### PROBLEM 1
From the article on Kenya's cybercrime ruling, reproduce the passage from "What the Law" up to and including "conduct or intent.".
### PROBLEM 2
According to the article on Kenya's cybercrime ruling, which two sections of the Computer Misuse and Cybercrimes (Amendment) Act, 2025 did the High Court strike down?

### PAGE EXCERPT
Kenya's High Court has drawn a firm line between fighting cybercrime and empowering an administrative committee to censor the internet on its own say-so. On July 2, 2026, Justice Nyaundi Patricia Mande of the High Court at Milimani struck down Section 6(1)(jA) and Section 27(1)(b) of the Computer Misuse and Cybercrimes (Amendment) Act, 2025, ruling both provisions unconstitutional under Article 24 of Kenya's Constitution (Kenya Law, Act No. 5 of 2018 as amended).
What the Law Actually Did
Section 6(1)(jA) empowered the National Computer and Cybercrimes Co-ordination Committee (NC4) — a multi-agency body chaired within the security establishment — to issue a directive rendering any website or application "inaccessible" if it determined the platform promoted unlawful activity, terrorism, religious extremism, cultism, or child sexual content (Kenya Law). No court order. No adversarial hearing. No published evidentiary threshold. Section 27(1)(b), meanwhile, criminalized any electronic communication "likely to cause" another person to commit suicide — a standard that hinges on speculation about a message's downstream psychological effect on an unknown recipient, not on the sender's actual conduct or intent.
Justice Mande's judgment is unambiguous about why this matters. The court held that Section 6(1)(jA) amounted to unconstitutional prior restraint — "one of the harshest limitations on freedom of expression" — because it let an administrative body decide what Kenyans could read before any judicial body weighed in (Tuko; ICJ Kenya). Notably, the court also observed that Parliament had already built a separate, court-supervised blocking mechanism elsewhere in the Act — making NC4's parallel unilateral power not just unchecked but structurally redundant, a sign the committee's authority was designed to bypass judicial oversight rather than complement it (TechWeez). On the harassment offense, the court found "likely to cause" too indeterminate to give citizens fair notice of what speech is criminal — a textbook void-for-vagueness problem that invites arbitrary, selective enforcement.
Steelmanning the Committee's Case
The government's underlying concern is not manufactured. Kenya, like much of the region, has real problems with platforms hosting child sexual abuse material, terrorist recruitment content, and coordinated fraud — and the ordinary criminal process is slow relative to how fast harmful content spreads. A narrowly drawn emergency-blocking power, exercised under strict evidentiary standards and subject to immediate judicial confirmation, is a legitimate regulatory tool used in various forms across democracies. The state's brief in this case reportedly argued that judicial oversight could be inferred from the Act's broader framework even without being stated in Section 6 itself (allAfrica) — a plausible-sounding argument that simply didn't survive scrutiny once the court looked at what the text actually authorized versus what safeguards it actually contained.
Why the Court Was Right to Draw the Line Here
The steelman fails because the specific design of Section 6(1)(jA) discarded exactly the safeguards that would make an emergency-blocking power legitimate. There was no requirement for NC4 to seek retrospective judicial confirmation within a fixed window, no published standard of proof, and no adversarial process for an affected platform to contest the order before it took effect. That is the difference between a targeted emergency tool and a general censorship power dressed up as one. Kenya's own 2025 legislative history underscores how contested this was from the start: a Kirinyaga court had already issued conservatory orders suspending parts of the Act in October 2025 over a separate constitutional defect — the law's passage without Senate involvement — while civil society groups including the Bloggers Association of Kenya, the Law Society of Kenya, ARTICLE 19 Eastern Africa and the Kenya Union of Journalists joined the petition that produced this month's ruling (Tuko; The Star).

### Collected data entries
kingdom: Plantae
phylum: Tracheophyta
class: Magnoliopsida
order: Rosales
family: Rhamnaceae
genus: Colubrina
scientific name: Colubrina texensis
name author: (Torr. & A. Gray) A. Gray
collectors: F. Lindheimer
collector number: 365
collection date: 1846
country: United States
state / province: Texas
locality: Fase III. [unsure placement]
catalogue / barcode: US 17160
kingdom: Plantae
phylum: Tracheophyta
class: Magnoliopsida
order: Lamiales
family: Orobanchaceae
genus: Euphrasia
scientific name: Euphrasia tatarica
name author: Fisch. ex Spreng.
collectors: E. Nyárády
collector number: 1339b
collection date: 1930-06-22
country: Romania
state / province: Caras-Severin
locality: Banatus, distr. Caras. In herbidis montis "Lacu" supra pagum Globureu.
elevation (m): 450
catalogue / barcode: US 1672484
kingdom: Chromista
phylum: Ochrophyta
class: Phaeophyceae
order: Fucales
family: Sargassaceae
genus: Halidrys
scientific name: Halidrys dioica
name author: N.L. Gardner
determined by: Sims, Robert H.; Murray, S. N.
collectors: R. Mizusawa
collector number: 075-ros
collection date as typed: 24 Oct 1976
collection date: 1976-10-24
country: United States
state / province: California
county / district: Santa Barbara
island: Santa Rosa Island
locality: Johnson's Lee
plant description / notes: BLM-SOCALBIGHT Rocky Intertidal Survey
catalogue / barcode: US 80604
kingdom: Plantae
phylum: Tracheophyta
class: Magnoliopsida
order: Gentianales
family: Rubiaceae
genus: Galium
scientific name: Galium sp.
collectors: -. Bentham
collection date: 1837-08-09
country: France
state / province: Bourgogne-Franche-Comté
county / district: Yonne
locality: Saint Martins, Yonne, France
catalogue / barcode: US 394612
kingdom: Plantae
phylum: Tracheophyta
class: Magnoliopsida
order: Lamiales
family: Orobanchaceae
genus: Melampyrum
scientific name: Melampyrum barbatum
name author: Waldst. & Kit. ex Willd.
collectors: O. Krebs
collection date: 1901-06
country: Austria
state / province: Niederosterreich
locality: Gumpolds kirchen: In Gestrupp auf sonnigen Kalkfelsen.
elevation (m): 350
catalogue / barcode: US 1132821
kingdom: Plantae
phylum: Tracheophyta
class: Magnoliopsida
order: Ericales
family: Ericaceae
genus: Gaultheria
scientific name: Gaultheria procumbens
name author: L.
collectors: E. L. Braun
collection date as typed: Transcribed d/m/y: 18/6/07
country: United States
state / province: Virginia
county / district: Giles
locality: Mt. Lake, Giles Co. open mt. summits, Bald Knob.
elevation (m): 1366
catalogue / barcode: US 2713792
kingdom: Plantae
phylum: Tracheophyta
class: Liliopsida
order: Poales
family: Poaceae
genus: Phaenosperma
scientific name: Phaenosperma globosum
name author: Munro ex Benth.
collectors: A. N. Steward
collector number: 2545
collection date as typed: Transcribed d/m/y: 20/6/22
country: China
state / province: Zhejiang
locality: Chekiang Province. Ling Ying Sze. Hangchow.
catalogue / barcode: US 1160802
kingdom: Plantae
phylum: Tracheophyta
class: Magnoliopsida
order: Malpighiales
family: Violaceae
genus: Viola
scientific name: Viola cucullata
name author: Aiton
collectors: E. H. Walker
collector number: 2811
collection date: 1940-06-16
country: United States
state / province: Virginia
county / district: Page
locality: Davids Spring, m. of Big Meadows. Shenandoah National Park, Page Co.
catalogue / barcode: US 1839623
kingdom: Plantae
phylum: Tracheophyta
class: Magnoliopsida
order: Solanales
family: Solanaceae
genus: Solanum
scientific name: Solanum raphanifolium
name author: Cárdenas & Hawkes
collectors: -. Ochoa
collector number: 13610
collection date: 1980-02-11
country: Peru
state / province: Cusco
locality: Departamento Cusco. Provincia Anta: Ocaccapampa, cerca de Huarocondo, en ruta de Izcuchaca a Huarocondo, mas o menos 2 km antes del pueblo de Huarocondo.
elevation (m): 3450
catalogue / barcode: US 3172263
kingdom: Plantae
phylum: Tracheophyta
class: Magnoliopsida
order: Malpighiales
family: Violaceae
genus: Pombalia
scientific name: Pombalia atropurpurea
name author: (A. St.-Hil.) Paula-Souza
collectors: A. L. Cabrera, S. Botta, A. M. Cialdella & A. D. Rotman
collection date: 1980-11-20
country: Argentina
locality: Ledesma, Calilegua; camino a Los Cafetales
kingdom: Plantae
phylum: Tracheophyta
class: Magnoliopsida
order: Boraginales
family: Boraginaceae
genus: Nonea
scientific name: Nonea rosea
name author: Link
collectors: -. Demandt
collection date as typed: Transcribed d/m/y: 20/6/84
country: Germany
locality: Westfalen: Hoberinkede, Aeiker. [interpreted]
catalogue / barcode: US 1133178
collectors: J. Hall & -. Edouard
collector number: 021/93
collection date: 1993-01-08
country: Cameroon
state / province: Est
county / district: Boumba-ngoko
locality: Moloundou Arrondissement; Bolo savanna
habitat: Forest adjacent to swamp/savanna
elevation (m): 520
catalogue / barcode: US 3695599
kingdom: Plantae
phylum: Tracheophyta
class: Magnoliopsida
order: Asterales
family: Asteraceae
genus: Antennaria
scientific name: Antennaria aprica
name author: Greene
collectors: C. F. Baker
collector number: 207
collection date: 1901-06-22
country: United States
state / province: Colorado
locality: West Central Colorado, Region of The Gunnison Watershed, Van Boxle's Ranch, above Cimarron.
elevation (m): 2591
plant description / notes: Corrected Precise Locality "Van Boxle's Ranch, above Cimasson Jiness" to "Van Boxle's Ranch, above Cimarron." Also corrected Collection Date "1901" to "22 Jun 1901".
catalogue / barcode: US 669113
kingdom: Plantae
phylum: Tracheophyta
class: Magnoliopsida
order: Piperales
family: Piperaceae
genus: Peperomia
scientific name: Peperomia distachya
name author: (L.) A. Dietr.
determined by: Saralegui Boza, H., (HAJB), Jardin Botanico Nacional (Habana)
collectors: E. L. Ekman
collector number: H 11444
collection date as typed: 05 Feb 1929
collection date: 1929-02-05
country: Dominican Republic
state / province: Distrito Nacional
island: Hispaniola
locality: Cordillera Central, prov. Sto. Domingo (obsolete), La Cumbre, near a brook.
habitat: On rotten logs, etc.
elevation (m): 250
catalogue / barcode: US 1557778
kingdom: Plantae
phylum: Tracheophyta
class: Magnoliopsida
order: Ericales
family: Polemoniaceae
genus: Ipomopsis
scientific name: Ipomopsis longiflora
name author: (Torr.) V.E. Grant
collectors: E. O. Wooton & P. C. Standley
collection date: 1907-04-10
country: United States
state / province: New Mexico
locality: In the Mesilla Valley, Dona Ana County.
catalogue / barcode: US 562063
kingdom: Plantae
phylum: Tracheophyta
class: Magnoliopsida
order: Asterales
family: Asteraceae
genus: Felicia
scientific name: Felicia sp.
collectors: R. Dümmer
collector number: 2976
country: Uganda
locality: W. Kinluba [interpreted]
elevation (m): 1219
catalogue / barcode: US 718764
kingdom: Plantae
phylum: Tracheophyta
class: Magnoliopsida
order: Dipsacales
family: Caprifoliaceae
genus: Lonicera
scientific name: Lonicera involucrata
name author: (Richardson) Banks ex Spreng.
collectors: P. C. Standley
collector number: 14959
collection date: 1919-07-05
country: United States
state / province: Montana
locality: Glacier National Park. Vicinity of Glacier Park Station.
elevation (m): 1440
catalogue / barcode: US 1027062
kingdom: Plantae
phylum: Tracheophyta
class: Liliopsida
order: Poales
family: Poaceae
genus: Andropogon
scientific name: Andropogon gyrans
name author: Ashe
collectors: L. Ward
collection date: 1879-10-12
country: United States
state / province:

### RESPONSE BOX 1
What the Law Actually Did
Section 6(1)(jA) empowered the National Computer and Cybercrimes Co-ordination Committee (NC4) — a multi-agency body chaired within the security establishment — to issue a directive rendering any website or application "inaccessible" if it determined the platform promoted unlawful activity, terrorism, religious extremism, cultism, or child sexual content (Kenya Law). No court order. No adversarial hearing. No published evidentiary threshold. Section 27(1)(b), meanwhile, criminalized any electronic communication "likely to cause" another person to commit suicide — a standard that hinges on speculation about a message's downstream psychological effect on an unknown recipient, not on the sender's actual conduct or intent.

### RESPONSE BOX 2
Section 6(1)(jA) and Section 27(1)(b).